Extracted material:
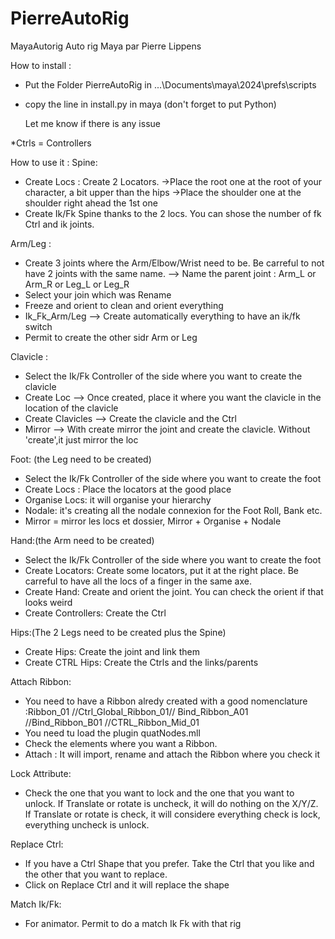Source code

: # PierreAutoRig
 MayaAutorig
Auto rig Maya par Pierre Lippens

How to install :
- Put the Folder PierreAutoRig in ...\Documents\maya\2024\prefs\scripts
- copy the line in install.py in maya (don't forget to put Python)

  Let me know if there is any issue

*Ctrls = Controllers

How to use it :
Spine:
- Create Locs : Create 2 Locators.
  ->Place the root one at the root of your character, a bit upper than the hips
  ->Place the shoulder one at the shoulder right ahead the 1st one
- Create Ik/Fk Spine thanks to the 2 locs. You can shose the number of fk Ctrl and ik joints.

Arm/Leg :
- Create 3 joints where the Arm/Elbow/Wrist need to be. Be carreful to not have 2 joints with the same name.
  --> Name the parent joint : Arm_L or  Arm_R or Leg_L or Leg_R
- Select your join which was Rename
- Freeze and orient to clean and orient everything
- Ik_Fk_Arm/Leg --> Create automatically everything to have an ik/fk switch
- Permit to create the other sidr Arm or Leg

Clavicle :
- Select the Ik/Fk Controller of the side where you want to create the clavicle
- Create Loc --> Once created, place it where you want the clavicle in the location of the clavicle
- Create Clavicles --> Create the clavicle and the Ctrl
- Mirror --> With create mirror the joint and create the clavicle. Without 'create',it  just mirror the loc

Foot: (the Leg need to be created)
- Select the Ik/Fk Controller of the side where you want to create the foot
- Create Locs : Place the locators at the good place
- Organise Locs: it will organise your hierarchy
- Nodale: it's creating all the nodale connexion for the Foot Roll, Bank etc.
- Mirror = mirror les locs et dossier, Mirror + Organise + Nodale

Hand:(the Arm need to be created)
- Select the Ik/Fk Controller of the side where you want to create the foot
- Create Locators: Create some locators, put it at the right place. Be carreful to have all the locs of a finger in the same axe.
- Create Hand: Create and orient the joint. You can check the orient if that looks weird
- Create Controllers: Create the Ctrl

Hips:(The 2 Legs need to be created plus the Spine)
- Create Hips: Create the joint and link them
- Create CTRL Hips: Create the Ctrls and the links/parents

Attach Ribbon: 
 - You need to have a Ribbon alredy created with a good nomenclature :Ribbon_01 //Ctrl_Global_Ribbon_01// Bind_Ribbon_A01 //Bind_Ribbon_B01 //CTRL_Ribbon_Mid_01
 - You need tu load the plugin quatNodes.mll
- Check the elements where you want a Ribbon.
- Attach : It will import, rename and attach the Ribbon where you check it

Lock Attribute:
- Check the one that you want to lock and the one that you want to unlock. If Translate or rotate is uncheck, it will do nothing on the X/Y/Z.
If Translate or rotate is check, it will considere everything check is lock, everything uncheck is unlock.

Replace Ctrl:
- If you have a Ctrl Shape that you prefer. Take the Ctrl that you like and the other that you want to replace.
- Click on Replace Ctrl and it will replace the shape

Match Ik/Fk:
- For animator. Permit to do a match Ik Fk with that rig

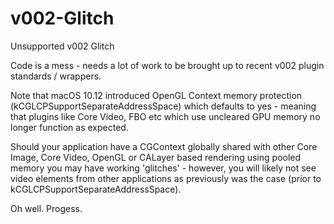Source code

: # v002-Glitch

Unsupported v002 Glitch

Code is a mess - needs a lot of work to be brought up to recent v002 plugin standards / wrappers.

Note that macOS 10.12 introduced OpenGL Context memory protection (kCGLCPSupportSeparateAddressSpace) which defaults to yes - meaning that plugins like Core Video, FBO etc which use uncleared GPU memory no longer function as expected.

Should your application have a CGContext globally shared with other Core Image, Core Video, OpenGL or CALayer based rendering using pooled memory you may have working 'glitches' - however, you will likely not see video elements from other applications as previously was the case (prior to kCGLCPSupportSeparateAddressSpace).

Oh well. Progess.
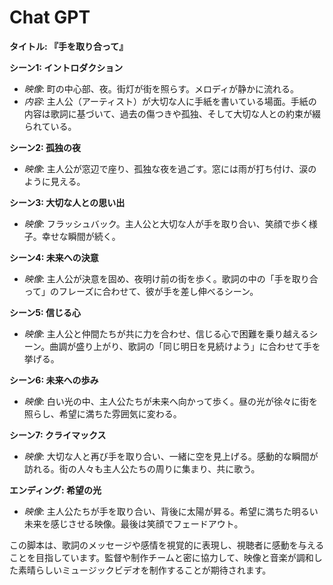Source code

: # Chat GPT

**タイトル: 『手を取り合って』**

**シーン1: イントロダクション**

- *映像*: 町の中心部、夜。街灯が街を照らす。メロディが静かに流れる。
- *内容*: 主人公（アーティスト）が大切な人に手紙を書いている場面。手紙の内容は歌詞に基づいて、過去の傷つきや孤独、そして大切な人との約束が綴られている。

**シーン2: 孤独の夜**

- *映像*: 主人公が窓辺で座り、孤独な夜を過ごす。窓には雨が打ち付け、涙のように見える。

**シーン3: 大切な人との思い出**

- *映像*: フラッシュバック。主人公と大切な人が手を取り合い、笑顔で歩く様子。幸せな瞬間が続く。

**シーン4: 未来への決意**

- *映像*: 主人公が決意を固め、夜明け前の街を歩く。歌詞の中の「手を取り合って」のフレーズに合わせて、彼が手を差し伸べるシーン。

**シーン5: 信じる心**

- *映像*: 主人公と仲間たちが共に力を合わせ、信じる心で困難を乗り越えるシーン。曲調が盛り上がり、歌詞の「同じ明日を見続けよう」に合わせて手を挙げる。

**シーン6: 未来への歩み**

- *映像*: 白い光の中、主人公たちが未来へ向かって歩く。昼の光が徐々に街を照らし、希望に満ちた雰囲気に変わる。

**シーン7: クライマックス**

- *映像*: 大切な人と再び手を取り合い、一緒に空を見上げる。感動的な瞬間が訪れる。街の人々も主人公たちの周りに集まり、共に歌う。

**エンディング: 希望の光**

- *映像*: 主人公たちが手を取り合い、背後に太陽が昇る。希望に満ちた明るい未来を感じさせる映像。最後は笑顔でフェードアウト。

この脚本は、歌詞のメッセージや感情を視覚的に表現し、視聴者に感動を与えることを目指しています。監督や制作チームと密に協力して、映像と音楽が調和した素晴らしいミュージックビデオを制作することが期待されます。
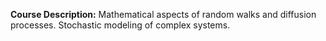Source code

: **Course Description:** Mathematical aspects of random walks and diffusion processes. Stochastic modeling of complex systems.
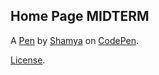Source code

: Home Page MIDTERM
-----------------


A [Pen](https://codepen.io/szindani1/pen/XQJLBJ) by [Shamya](https://codepen.io/szindani1) on [CodePen](https://codepen.io).

[License](https://codepen.io/szindani1/pen/XQJLBJ/license).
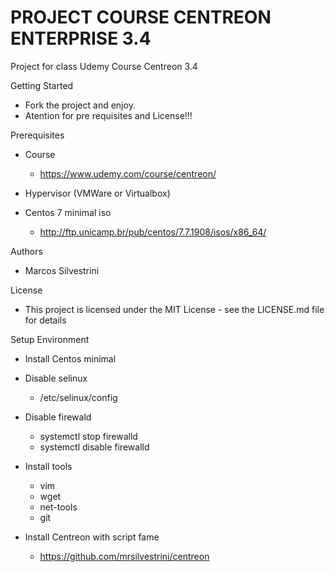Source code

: # PROJECT COURSE CENTREON ENTERPRISE 3.4

Project for class Udemy Course Centreon 3.4

Getting Started

- Fork the project and enjoy.
- Atention for pre requisites and License!!!

Prerequisites

- Course

  - <https://www.udemy.com/course/centreon/>

- Hypervisor (VMWare or Virtualbox)

- Centos 7 minimal iso
  - <http://ftp.unicamp.br/pub/centos/7.7.1908/isos/x86_64/>

Authors

- Marcos Silvestrini

License

- This project is licensed under the MIT License - see the LICENSE.md file for details

Setup Environment

- Install Centos minimal

- Disable selinux

  - /etc/selinux/config

- Disable firewald

  - systemctl stop firewalld
  - systemctl disable firewalld

- Install tools

  - vim
  - wget
  - net-tools
  - git

- Install Centreon with script fame
  - <https://github.com/mrsilvestrini/centreon>
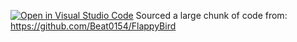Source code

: [![Open in Visual Studio Code](https://classroom.github.com/assets/open-in-vscode-718a45dd9cf7e7f842a935f5ebbe5719a5e09af4491e668f4dbf3b35d5cca122.svg)](https://classroom.github.com/online_ide?assignment_repo_id=13594716&assignment_repo_type=AssignmentRepo)
Sourced a large chunk of code from: https://github.com/Beat0154/FlappyBird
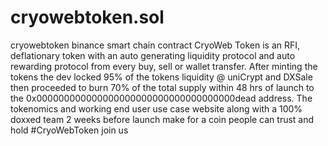 # cryowebtoken.sol
cryowebtoken binance smart chain contract
CryoWeb Token is an RFI, deflationary token with an auto generating liquidity protocol and auto rewarding protocol from every buy, sell or wallet transfer.
After minting the tokens the dev locked 95% of the tokens liquidity @ uniCrypt and DXSale then proceeded to burn 70% of the total supply within 48 hrs of 
launch to the 0x000000000000000000000000000000000000dead address.
The tokenomics and working end user use case website along with a 100% doxxed team 2 weeks before launch make for a coin people can trust and hold
#CryoWebToken join us
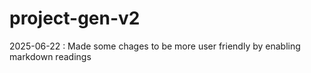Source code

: # project-gen-v2

2025-06-22 : Made some chages to be more user friendly by enabling markdown readings
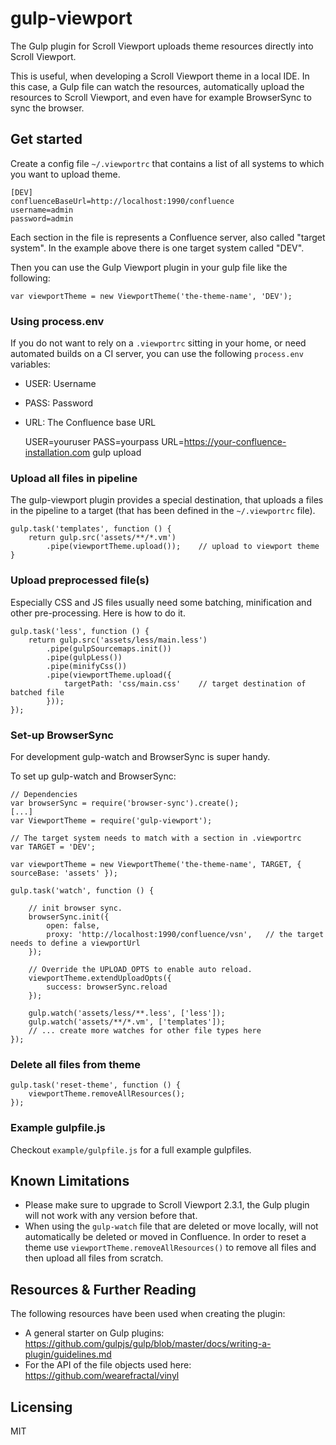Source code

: # gulp-viewport

The Gulp plugin for Scroll Viewport uploads theme resources directly into Scroll Viewport.

This is useful, when developing a Scroll Viewport theme in a local IDE. In this case, a Gulp
file can watch the resources, automatically upload the resources to Scroll Viewport, and
even have for example BrowserSync to sync the browser.

## Get started

Create a config file ``~/.viewportrc`` that contains a list of all systems to which you want
to upload theme.

    [DEV]
    confluenceBaseUrl=http://localhost:1990/confluence
    username=admin
    password=admin

Each section in the file is represents a Confluence server, also called "target system". 
In the example above there is one target system called "DEV".                                                                    

Then you can use the Gulp Viewport plugin in your gulp file like the following:

    var viewportTheme = new ViewportTheme('the-theme-name', 'DEV');

### Using process.env

If you do not want to rely on a `.viewportrc` sitting in your home, or need automated builds on a CI server, you can use the following `process.env` variables:

* USER: Username
* PASS: Password
* URL: The Confluence base URL


    USER=youruser PASS=yourpass URL=https://your-confluence-installation.com gulp upload


### Upload all files in pipeline

The gulp-viewport plugin provides a special destination, that uploads a files in the
pipeline to a target (that has been defined in the ``~/.viewportrc`` file).

    gulp.task('templates', function () {
        return gulp.src('assets/**/*.vm')
            .pipe(viewportTheme.upload());    // upload to viewport theme
    }


### Upload preprocessed file(s)

Especially CSS and JS files usually need some batching, minification and other pre-processing.
Here is how to do it.

    gulp.task('less', function () {
        return gulp.src('assets/less/main.less')
            .pipe(gulpSourcemaps.init())
            .pipe(gulpLess())
            .pipe(minifyCss())
            .pipe(viewportTheme.upload({
                targetPath: 'css/main.css'    // target destination of batched file    
            }));
    });


### Set-up BrowserSync

For development gulp-watch and BrowserSync is super handy.

To set up gulp-watch and BrowserSync:

    // Dependencies
    var browserSync = require('browser-sync').create();
    [...]
    var ViewportTheme = require('gulp-viewport');

    // The target system needs to match with a section in .viewportrc
    var TARGET = 'DEV';

    var viewportTheme = new ViewportTheme('the-theme-name', TARGET, { sourceBase: 'assets' });

    gulp.task('watch', function () {

        // init browser sync.
        browserSync.init({
            open: false,
            proxy: 'http://localhost:1990/confluence/vsn',   // the target needs to define a viewportUrl
        });

        // Override the UPLOAD_OPTS to enable auto reload.
        viewportTheme.extendUploadOpts({
            success: browserSync.reload
        });

        gulp.watch('assets/less/**.less', ['less']);
        gulp.watch('assets/**/*.vm', ['templates']);
        // ... create more watches for other file types here
    });


### Delete all files from theme

    gulp.task('reset-theme', function () {
        viewportTheme.removeAllResources();
    });


### Example gulpfile.js

Checkout ``example/gulpfile.js`` for a full example gulpfiles.


## Known Limitations

* Please make sure to upgrade to Scroll Viewport 2.3.1, the Gulp plugin will
  not work with any version before that.  
* When using the ``gulp-watch`` file that are deleted or move locally, will
  not automatically be deleted or moved in Confluence. In order to reset a theme
  use ``viewportTheme.removeAllResources()`` to remove all files and then
  upload all files from scratch.


## Resources & Further Reading

The following resources have been used when creating the plugin:

* A general starter on Gulp plugins: https://github.com/gulpjs/gulp/blob/master/docs/writing-a-plugin/guidelines.md
* For the API of the file objects used here: https://github.com/wearefractal/vinyl


## Licensing

MIT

Task requirements: Can you arrange the data from the line with "How to install" to the line with "- Mirror = mirror", both included, as a numbered list with the blank lines left out?

Solved problem:
1. How to install :
2. - Put the Folder PierreAutoRig in ...\Documents\maya\2024\prefs\scripts
3. - copy the line in install.py in maya (don't forget to put Python)
4.   Let me know if there is any issue
5. *Ctrls = Controllers
6. How to use it :
7. Spine:
8. - Create Locs : Create 2 Locators.
9.   ->Place the root one at the root of your character, a bit upper than the hips
10.   ->Place the shoulder one at the shoulder right ahead the 1st one
11. - Create Ik/Fk Spine thanks to the 2 locs. You can shose the number of fk Ctrl and ik joints.
12. Arm/Leg :
13. - Create 3 joints where the Arm/Elbow/Wrist need to be. Be carreful to not have 2 joints with the same name.
14.   --> Name the parent joint : Arm_L or  Arm_R or Leg_L or Leg_R
15. - Select your join which was Rename
16. - Freeze and orient to clean and orient everything
17. - Ik_Fk_Arm/Leg --> Create automatically everything to have an ik/fk switch
18. - Permit to create the other sidr Arm or Leg
19. Clavicle :
20. - Select the Ik/Fk Controller of the side where you want to create the clavicle
21. - Create Loc --> Once created, place it where you want the clavicle in the location of the clavicle
22. - Create Clavicles --> Create the clavicle and the Ctrl
23. - Mirror --> With create mirror the joint and create the clavicle. Without 'create',it  just mirror the loc
24. Foot: (the Leg need to be created)
25. - Select the Ik/Fk Controller of the side where you want to create the foot
26. - Create Locs : Place the locators at the good place
27. - Organise Locs: it will organise your hierarchy
28. - Nodale: it's creating all the nodale connexion for the Foot Roll, Bank etc.
29. - Mirror = mirror les locs et dossier, Mirror + Organise + Nodale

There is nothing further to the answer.